HARLAN CLOETE | Local government White Paper’s blind spot

Political appointments blamed for eroding professionalism in municipalities

The writer says South Africa has spent more than two decades reforming structures, policies and oversight mechanisms, but municipal performance continues to decline. (Eugene Coetzee)

South Africa’s White Paper on local government review arrives at a time when communities are preparing to elect leaders to represent their hopes, dreams and aspirations.

Across the country, many communities are frustrated by what is increasingly perceived as an uncaring local government system. Trust in local government is at an all-time low, while governance scandals continue to unfold at an alarming rate.

In this context the White Paper is welcome and urgently needed as it calls for a reset. Communities had until May 28 to make final submissions on what could become a significant turning point for local government, with 65 recommended policy changes under consideration.

The review correctly identifies three interconnected challenges: targeted policy changes to address structural weaknesses; more consistent and effective implementation of existing policies; and overcoming the longstanding pattern of reforms that fail to translate into implementation and impact.

Local government has a people problem

Importantly, the review also identifies culture and behavioural change in governance as central to the reform agenda. On this point, the evidence is overwhelming: local government has a people problem.

To illustrate, between 2022 and 2025 the University of the Free State (UFS) conducted four major research studies for the Local Government Sector Education and Training Authority (LGSeta).

Across all nine provinces, municipal types and functional areas, the findings were remarkably consistent.

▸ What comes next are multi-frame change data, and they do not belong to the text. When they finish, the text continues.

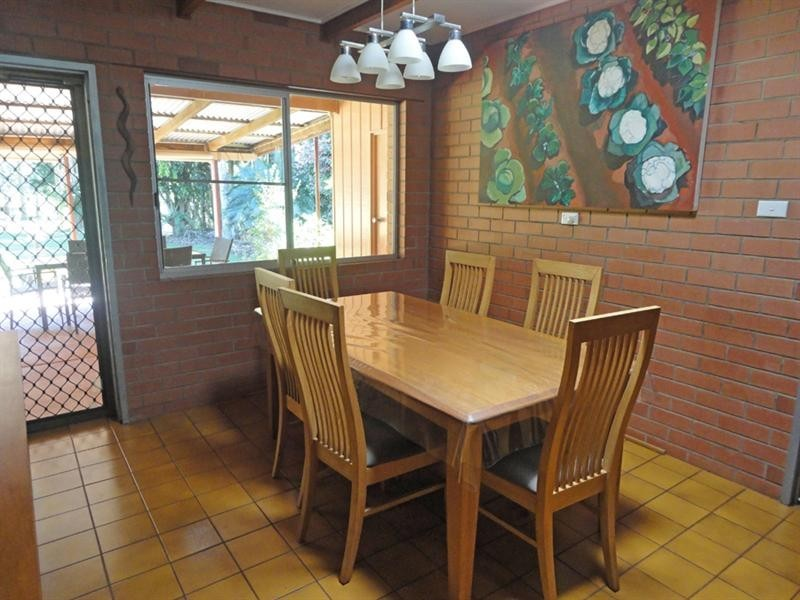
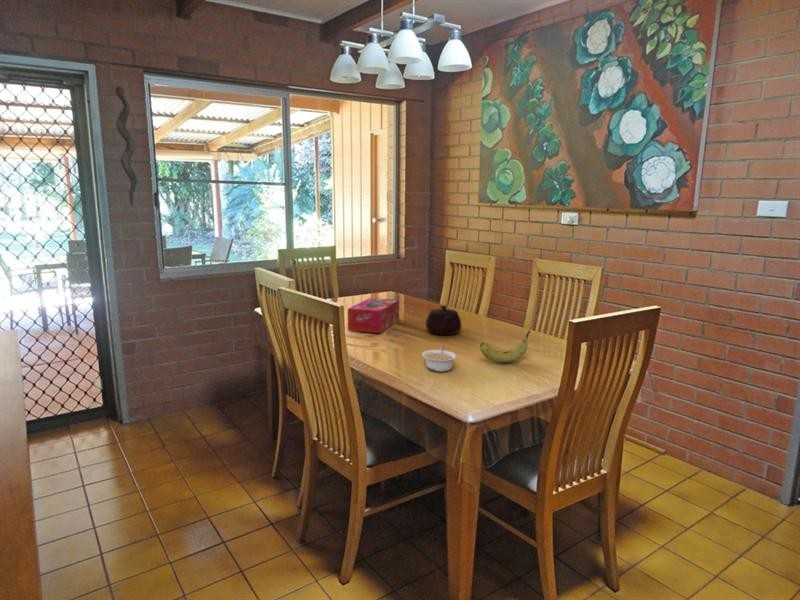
+ tissue box [347,297,400,334]
+ teapot [425,304,462,336]
+ fruit [479,327,532,364]
+ legume [421,344,458,373]
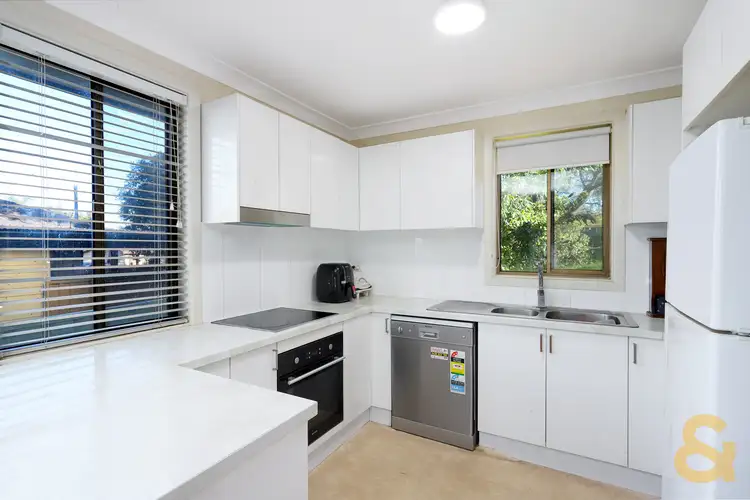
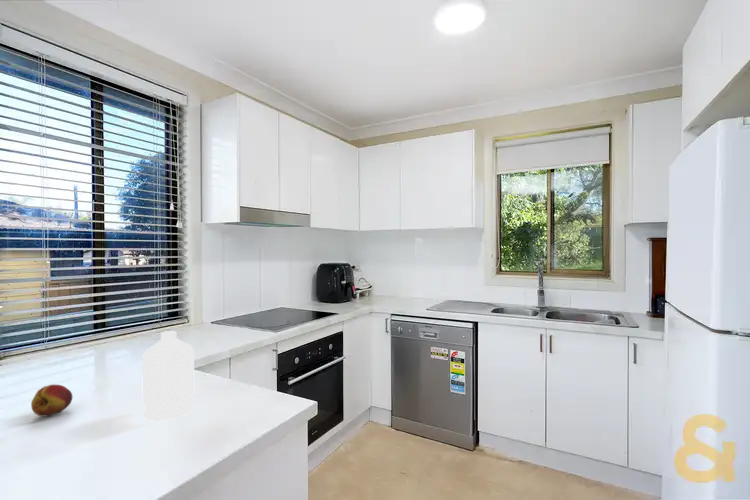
+ fruit [30,384,73,417]
+ bottle [141,330,195,422]
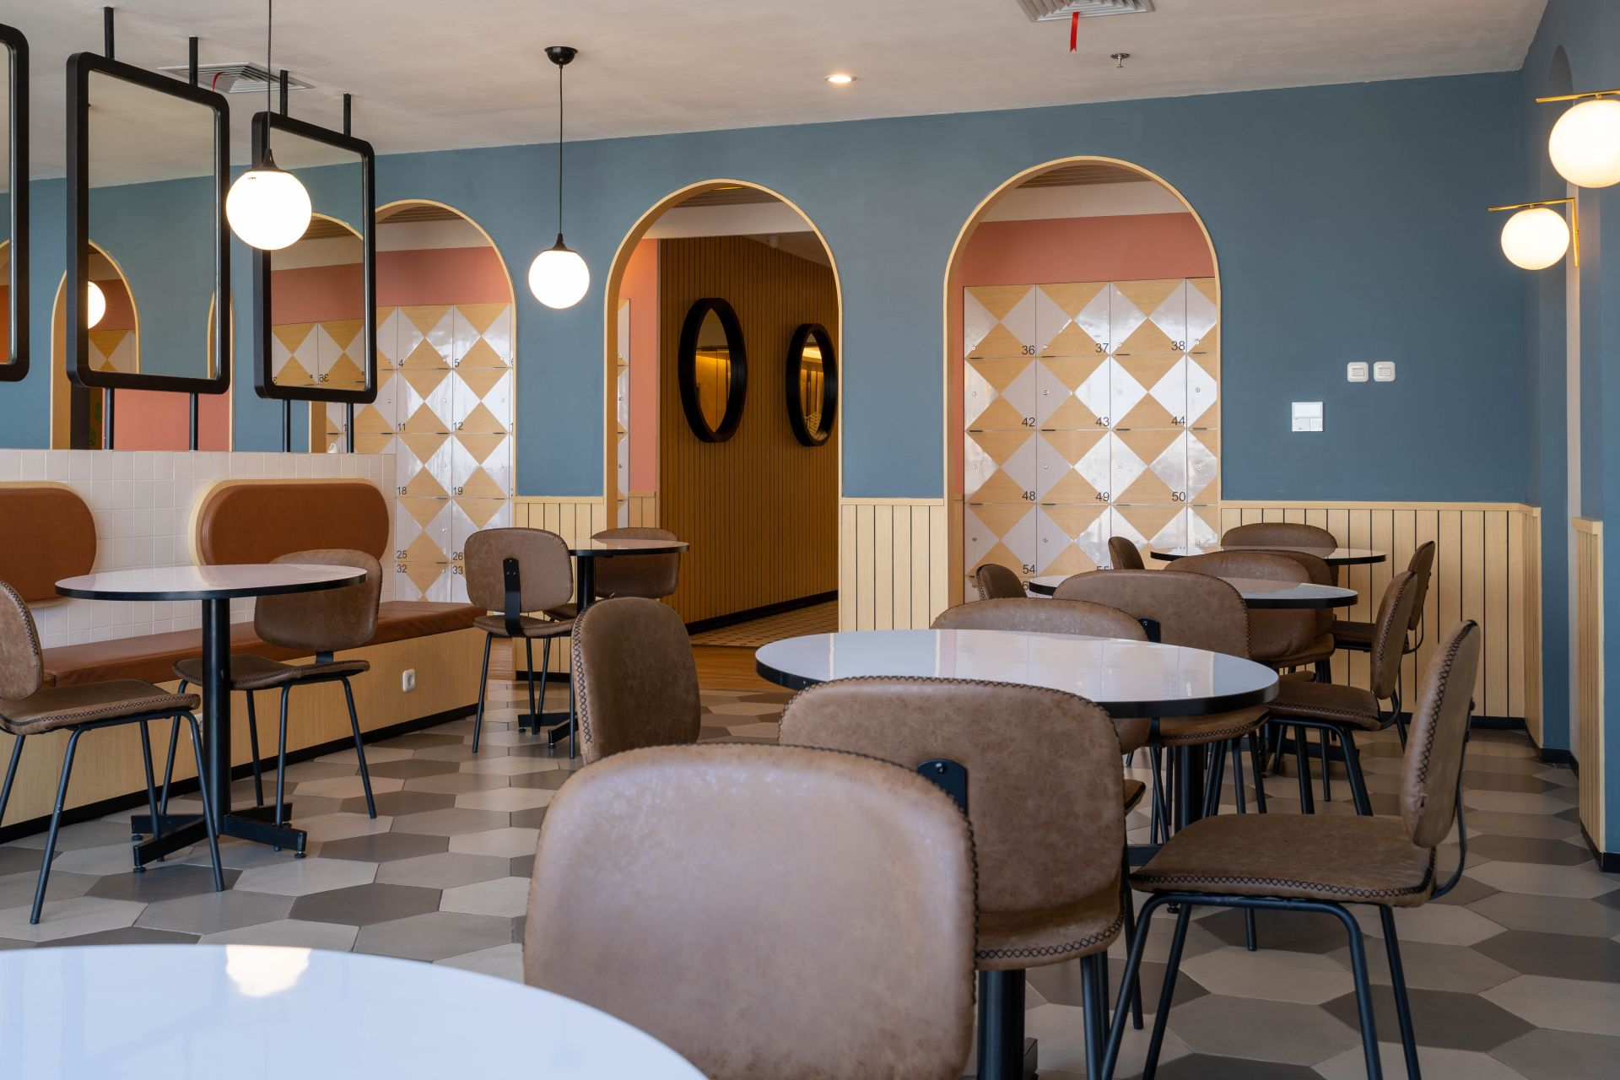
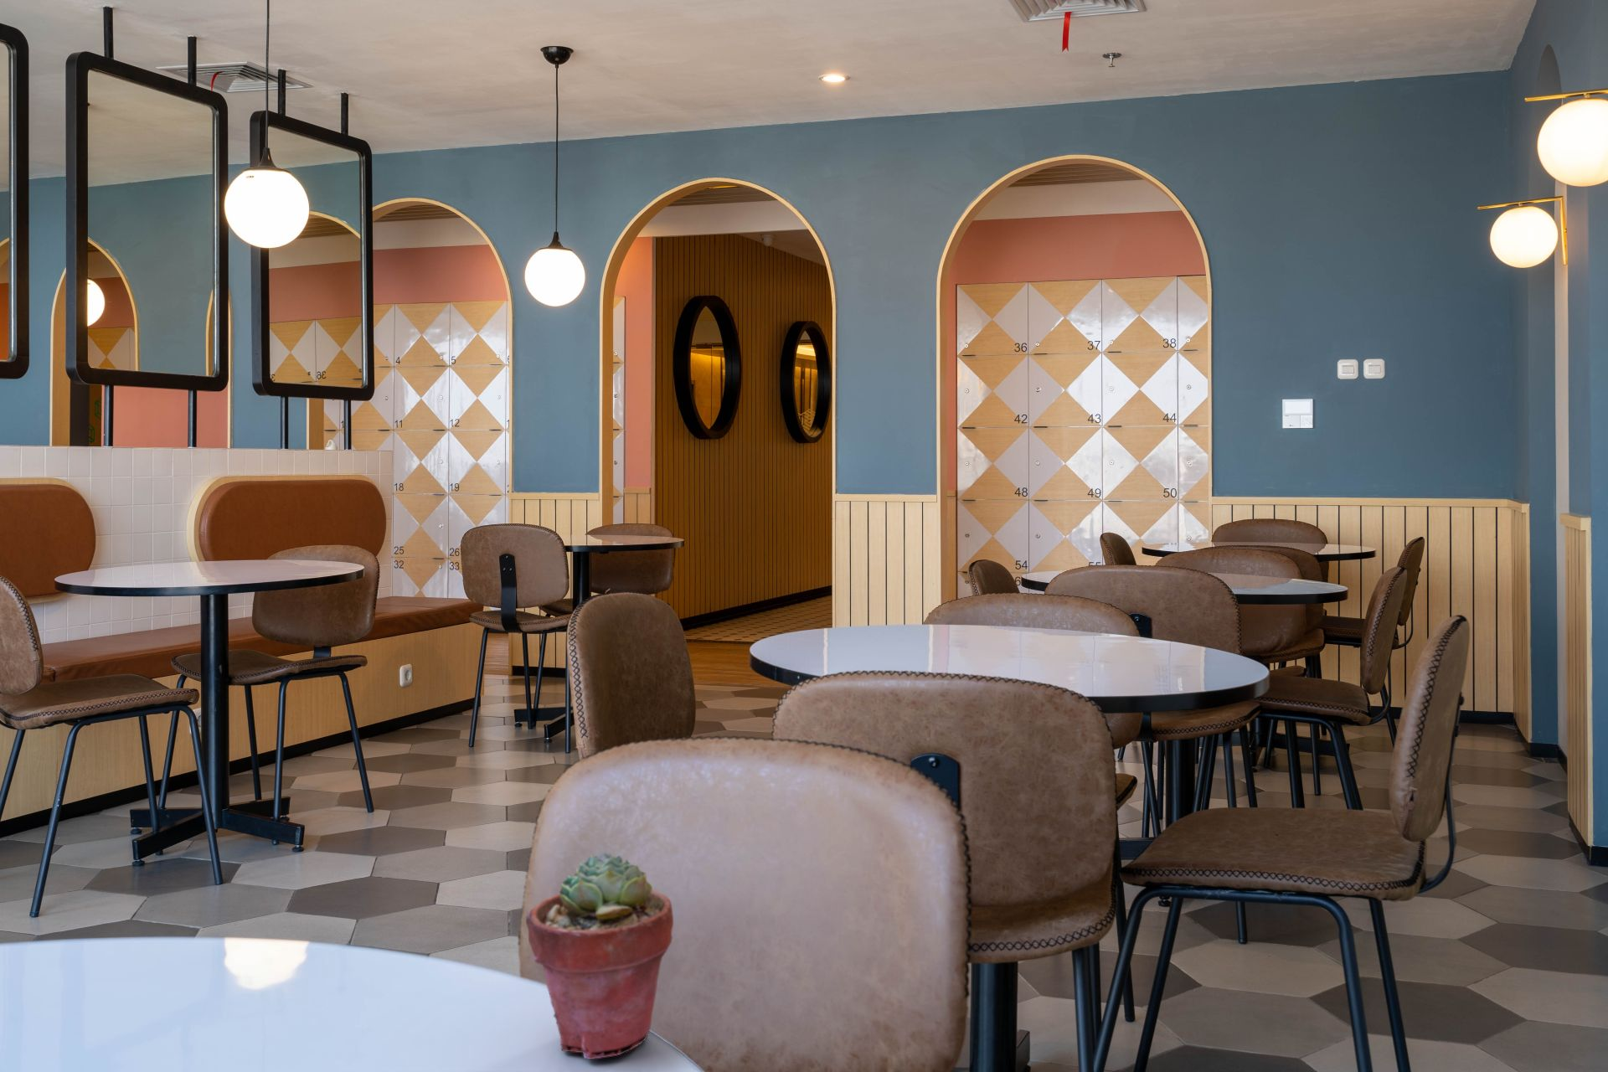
+ potted succulent [525,851,674,1060]
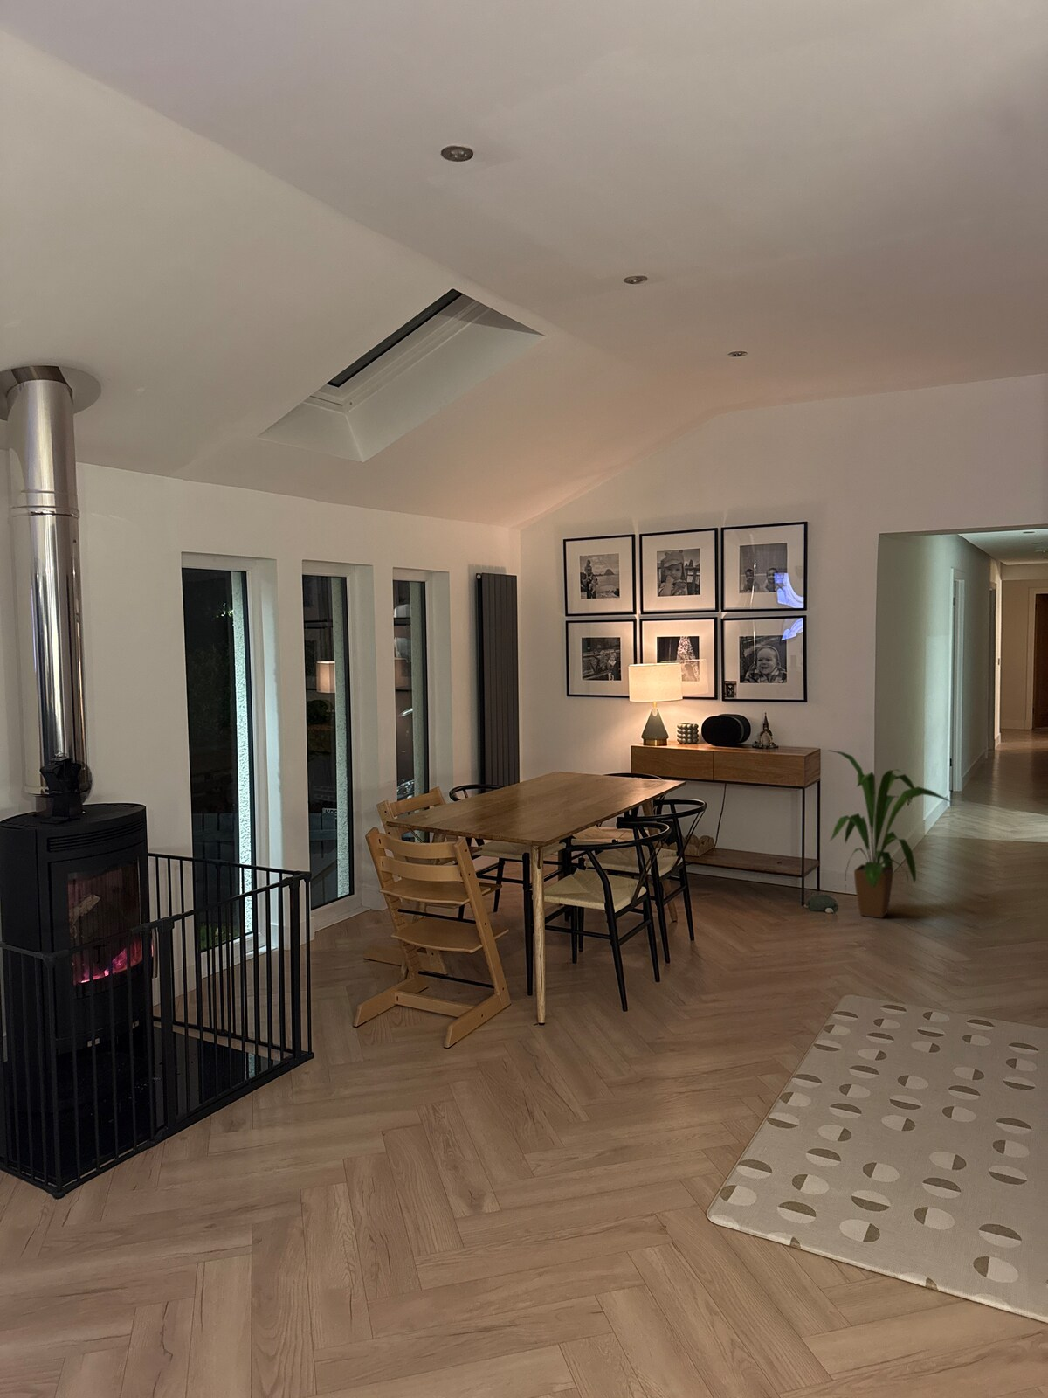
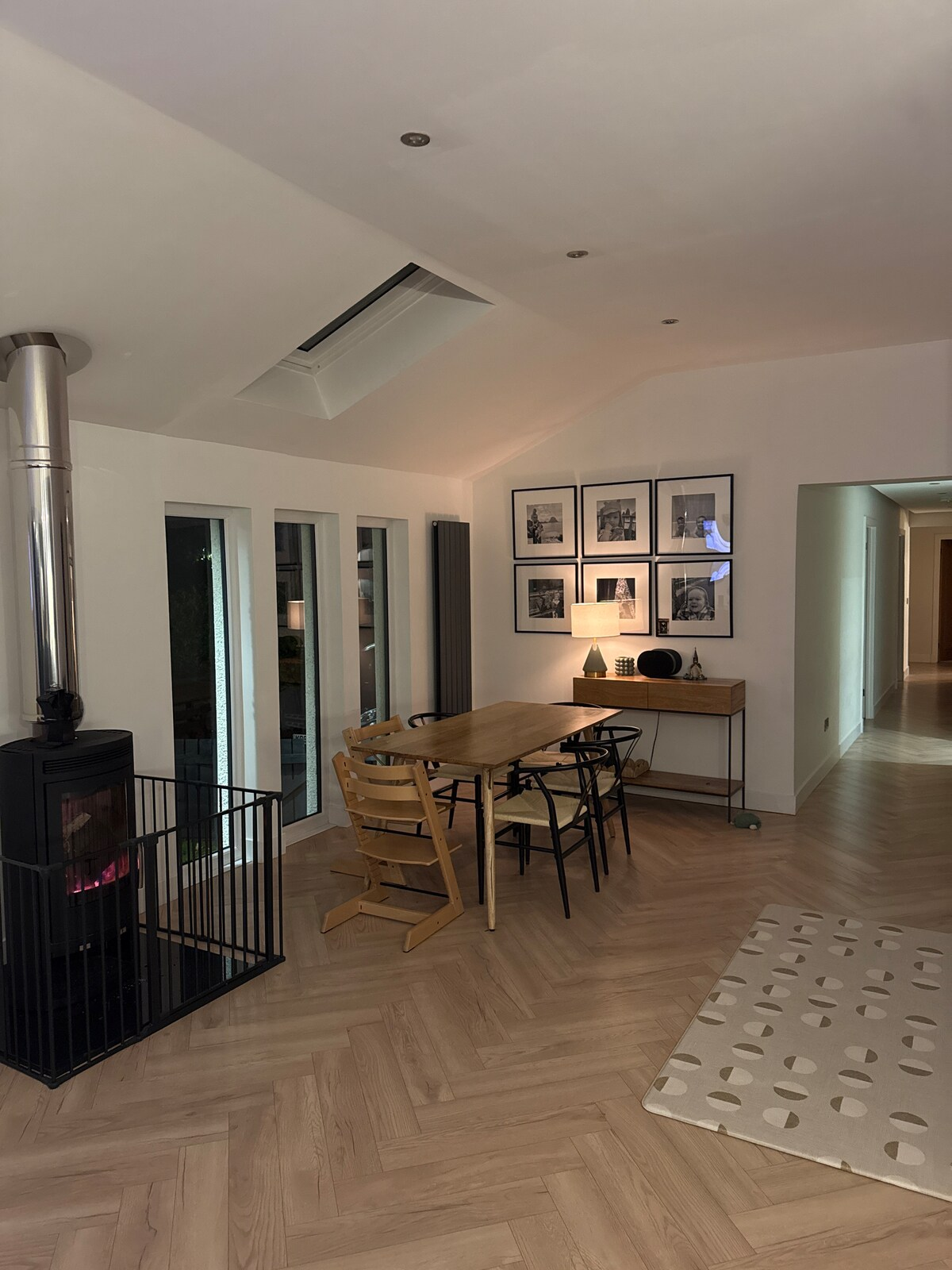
- house plant [827,750,953,919]
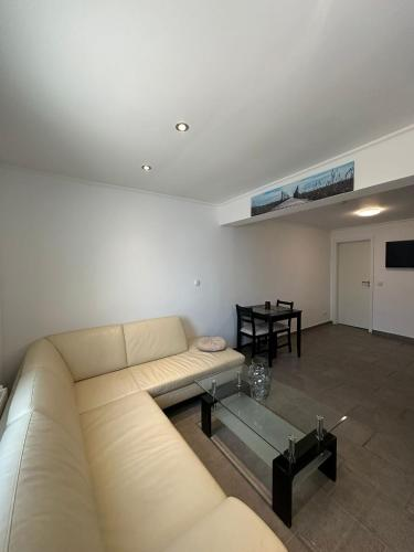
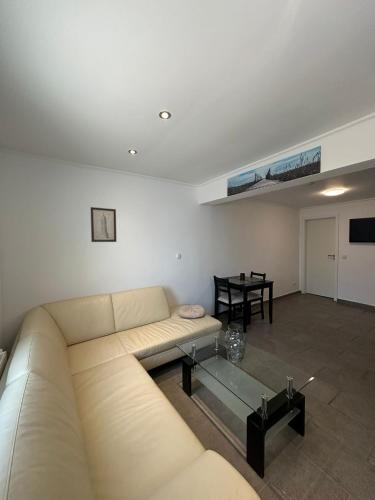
+ wall art [90,206,117,243]
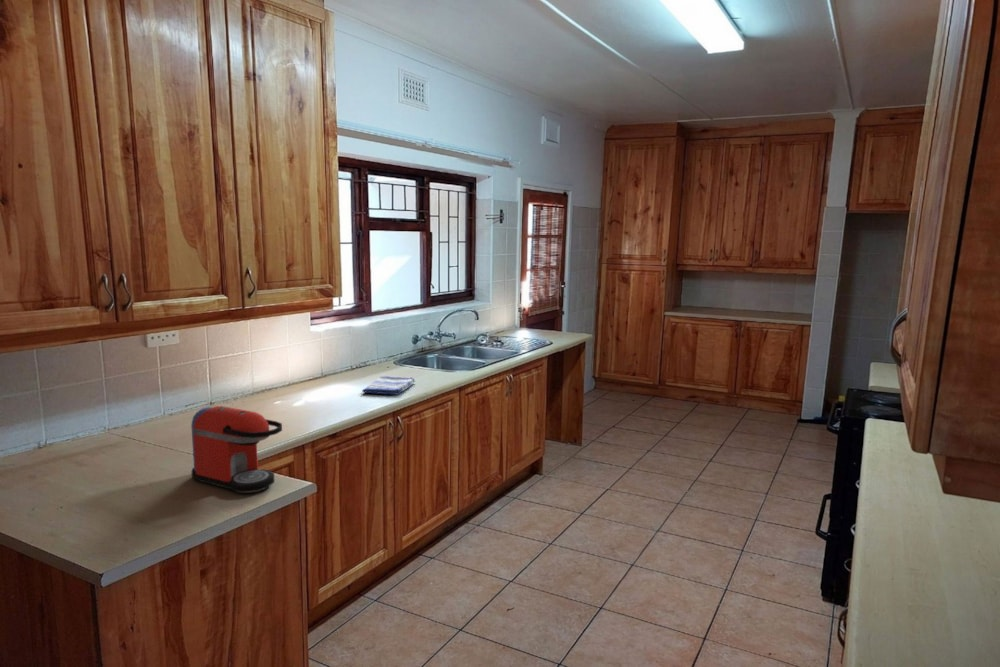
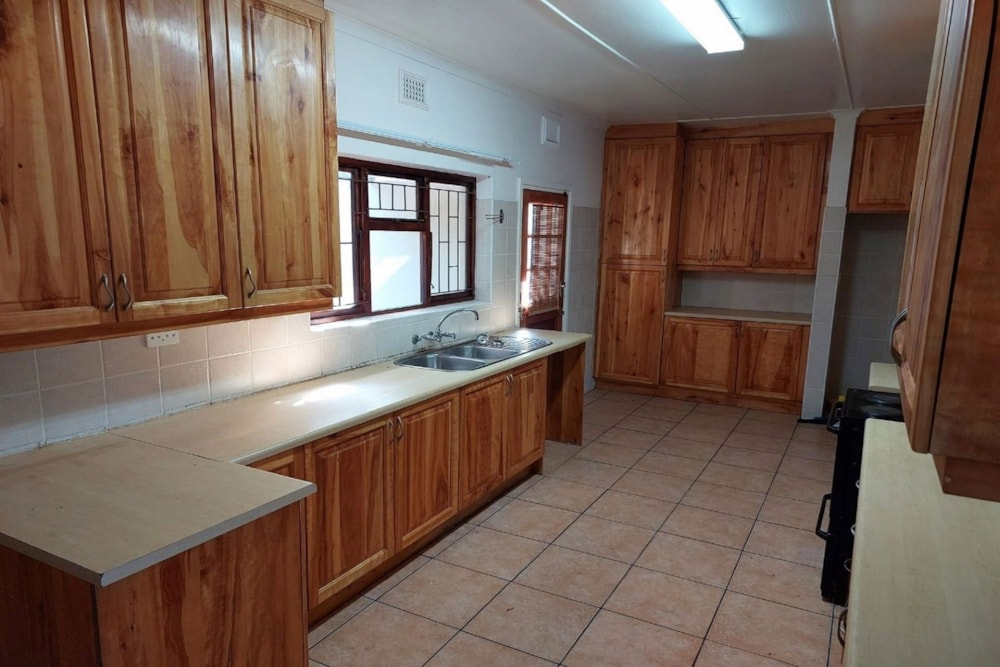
- dish towel [361,375,416,396]
- coffee maker [190,405,283,494]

Weak human resource (HR) management and development systems emerged as primary drivers of municipal dysfunction.

The studies documented chronic managerial weaknesses in creating conducive environments for staff development, inconsistent performance management practices, inadequate knowledge management and the near absence of succession planning.

They also highlighted the structural barriers faced by women in local government, and organisational cultures and behaviours that continue to stifle progress.

It must also be noted that South Africa has spent more than two decades reforming structures, policies and oversight mechanisms, yet municipal performance continues to decline.

Systemic change must therefore begin with organisational managers at executive, senior, middle and junior levels. The fact is managers set the tone within institutions, and organisational culture is ultimately shaped by what managers reward, tolerate and sanction. People behave themselves into a culture.

No dedicated focus on HR governance

Yet despite recognising the importance of governance and ethics, the review contains a glaring omission: there is no dedicated focus on HR governance, the institutional backbone of municipal administration.

Municipalities do not fail because they lack legislation, frameworks or oversight structures. They fail because the people responsible for implementing these systems are too often poorly managed or appointed through processes that prioritise political loyalty over professional competence. This is not a peripheral issue; it lies at the centre of municipal dysfunction.

The starting point for sound governance in municipalities is the five-year Integrated Development Plan (IDP), which is reviewed annually and operationalised through the departmental Service Delivery and Budget Implementation Plan (SDBIP).

The time is ripe to introduce and institutionalise a Skills Development and Employment Equity Budget Implementation Plan alongside the SDBIP to compel departmental managers to account for their HR development performance, given municipalities’ continued failure to effectively implement the Skills Development Act and Employment Equity Act since 1998.

Without a strong HR governance regime linked to municipal strategy through the IDP, municipalities cannot build the organisational cultures required to sustain reform.

The White Paper rightly acknowledges the need for ethical leadership, depoliticisation and improved accountability. However, these goals cannot be achieved without an integrated framework for HR development, such as the model adopted by the LGSeta in 2019.

Omission of HR not a technical oversight

The omission of HR governance from the review is therefore not merely a technical oversight, it is a strategic blind spot. If it is to succeed where previous reforms have failed, it must elevate HR governance to the level of a standalone strategic focus area.

Doing so would align the review with the evidence emerging from the UFS LGSeta studies, and with global best practice, which consistently demonstrates capable institutions are built through professionalised and well-governed workforces.

At the nucleus of the local government reform agenda stands the manager. If managers are not effectively managing managers, then the entire reform project risks becoming yet another well-intentioned policy exercise with limited impact on the lived realities of communities.

Dr Cloete is a research fellow at the University of the Free State’s Centre for Gender and Africa Studies, focusing on local governance.